24.Posté par François le 17/11/2008 13:08
Certaines sociétés sont cotées pour un soucis de reconnaissance pas dans des soucis de trouver des financements.

Tiens Homsys que vous citez : 10-20% de flottant, marché libre, 20 cotations par ans ...

23.Posté par Patrick De Freine le 14/11/2008 11:08
@ Michael,

Du coup maintenant, je suis obligé d'être 300% d'accord avec toi. ;-)

22.Posté par Michael ALBO le 13/11/2008 14:47
@ Patrick,
Bien entendu, le développement n'est aucunement une fatalité imposée. Il y a même un certain confort à conserver une taille "humaine". Ce que je fustige en revanche, ce sont les promesses non tenues.
Lorsque Fi System a levé des fonds, c'était pour financer son développement. Malheureusement, les prévisions de croissance "vendues" aux actionnaires se sont rapidement révélées intenables (bulle Internet oblige). Après avoir fait le bonheur des actionnaires pendant quelques mois, l'action Fi System a plus longuement fait leur malheur ... jusqu'à la fin malheureuse de la société.
La encore, ce n'est pas le marché et les mécanismes de valorisation qui étaient en cause mais l'illusion collective des investisseurs (et des dirigeants).
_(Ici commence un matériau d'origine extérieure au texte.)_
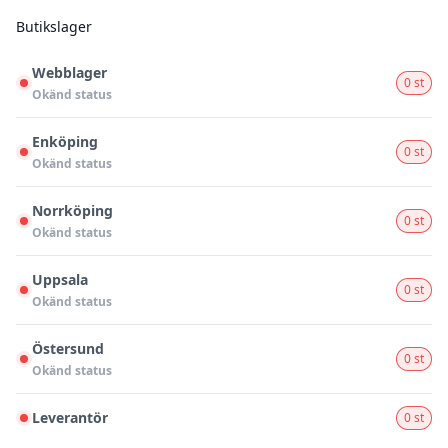
Butikslager
Webblager
0 st
Okänd status
Enköping
0 st
Okänd status
Norrköping
0 st
Okänd status
Uppsala
0 st
Okänd status
Östersund
0 st
Okänd status
Leverantör
0 st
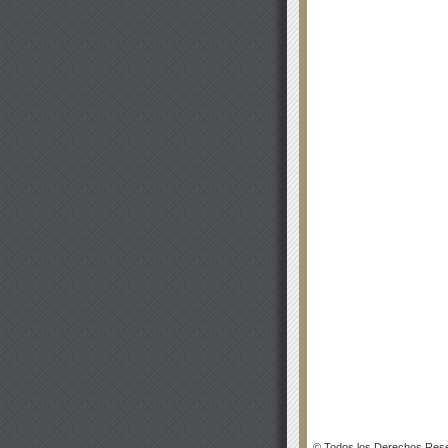
© Todos los Derechos Rese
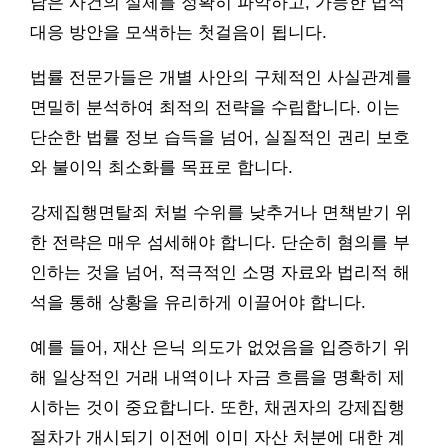
담은 사건의 실체를 정확히 파악하고, 가능한 법적
대응 방안을 모색하는 첫걸음이 됩니다.
법률 전문가들은 개별 사안의 구체적인 사실관계를
면밀히 분석하여 최적의 전략을 수립합니다. 이는
단순한 법률 정보 습득을 넘어, 실질적인 권리 보호
와 불이익 최소화를 목표로 합니다.
강제집행면탈죄 처벌 수위를 낮추거나 면책받기 위
한 전략은 매우 섬세해야 합니다. 단순히 혐의를 부
인하는 것을 넘어, 적극적인 소명 자료와 법리적 해
석을 통해 상황을 유리하게 이끌어야 합니다.
예를 들어, 재산 은닉 의도가 없었음을 입증하기 위
해 일상적인 거래 내역이나 자금 흐름을 명확히 제
시하는 것이 중요합니다. 또한, 채권자의 강제집행
절차가 개시되기 이전에 이미 자산 처분에 대한 계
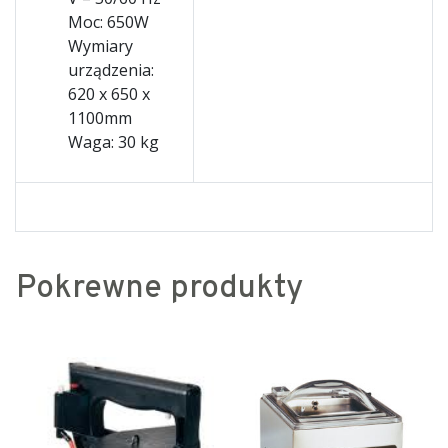
Moc: 650W
Wymiary
urządzenia:
620 x 650 x
1100mm
Waga: 30 kg
Pokrewne produkty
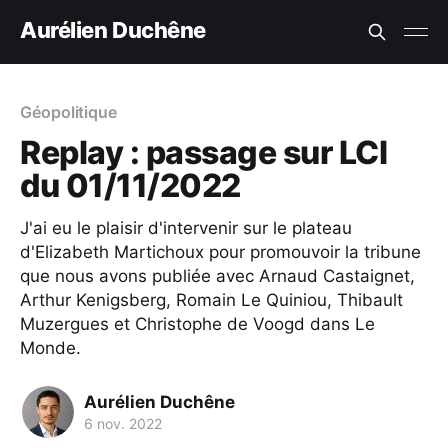
Aurélien Duchêne
Géopolitique
Replay : passage sur LCI
du 01/11/2022
J'ai eu le plaisir d'intervenir sur le plateau
d'Elizabeth Martichoux pour promouvoir la tribune
que nous avons publiée avec Arnaud Castaignet,
Arthur Kenigsberg, Romain Le Quiniou, Thibault
Muzergues et Christophe de Voogd dans Le
Monde.
Aurélien Duchêne
6 nov. 2022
21.Posté par Patrick De Freine le 13/11/2008 08:57
Michael, je suis 200% d'accord avec toi. Mais il reste toutefois la question de savoir si "accélérer le développement..." est une fatalité imposée, et dans quelle mesure ce même développement - quant l'accélération est un but et non un moyen - ne porte pas en lui-même un risque structurel, et ce malgré ses avantages que tu cites et que je critiques pas.

Elle s'appelait par exemple "Fi System"...

20.Posté par ayari slim le 11/11/2008 17:42
je suis contre cette idée je dis que la BI sert aconnaitre mais pas a resoudre

19.Posté par Michael ALBO le 07/11/2008 08:56
Félicitations Philippe,

Ton article a été repris dans la revue de web de 01 Informatique de cette semaine.

18.Posté par Michael ALBO le 29/10/2008 11:58
Bonjour Patrick,

En comparant SSII côtée et SSII non-côtée, tu poses la question clé de la croissance. Une SSII peut être petite, performante, soucieuse de ces équipes et ... non-côtée. Son dirigeant peut se révéler satisfait du chemin parcouru mais soucieux de développer plus rapidement son modèle de croissance (à moins qu'il veuille tout simplement s'enrichir, ce qui est une motivation comme une autre). Pour accélérer le développement de son entreprise, recruter de nouvelles compétences, s'implanter sur de nouveaux marchés, il a besoin de plus de cash que son entreprise peut naturellement en générer. Pour atteindre son objectif, certains se tournent vers les marchés financiers et font appel à l'épargne publique (plutôt qu'à l'endettement ou à des financements privés).
Pour lever les fonds nécessaires, le dirigeant rédige un document expliquant la valorisation de son entreprise et développe un ensemble de promesses sur le futur de leur activité.
C'est à ce moment-là que le dirigeant franchit le fossé qui sépare le capitalisme traditionnel (certains diront "familial") du capitalisme financier. Car en faisant appel à l'épargne publique, il se crée un nouveau maître, en la personne (morale) des marchés financiers qui n'auront de cesse de juger l'évolution de l'entreprise et le respect des promesses contractées par l'entreprise. En période faste, tout le monde est satisfait, y compris les salariés qui ont participé à l'ouverture du capital ou qui ont bénéficié de stock-options. En période de crise, tout le monde s'appauvrit et les tensions au sein de l'entreprise augmentent.
J'ai, comme toi, travaillé au sein d'une entreprise non-côtée et d'une entreprise côtée et je te confirme que l'ambiance n'est pas du tout la même. Meilleur ambiance pour la première, plus de moyens de la seconde, à chacun de faire son choix... en fonction de ses souhaits du moment. Le plus important est de rester libre de ses choix, lucide et conscient des contraintes de chacun. L'éducation et la formation permet cette liberté en garantissant à celui qui en bénéficie l'employabilité et la compréhension des mécanismes à l'oeuvre. L'éducation, voilà une valeur qui n'a jamais baissé et que la banque (ou votre entreprise) ne pourra jamais vous (re)prendre.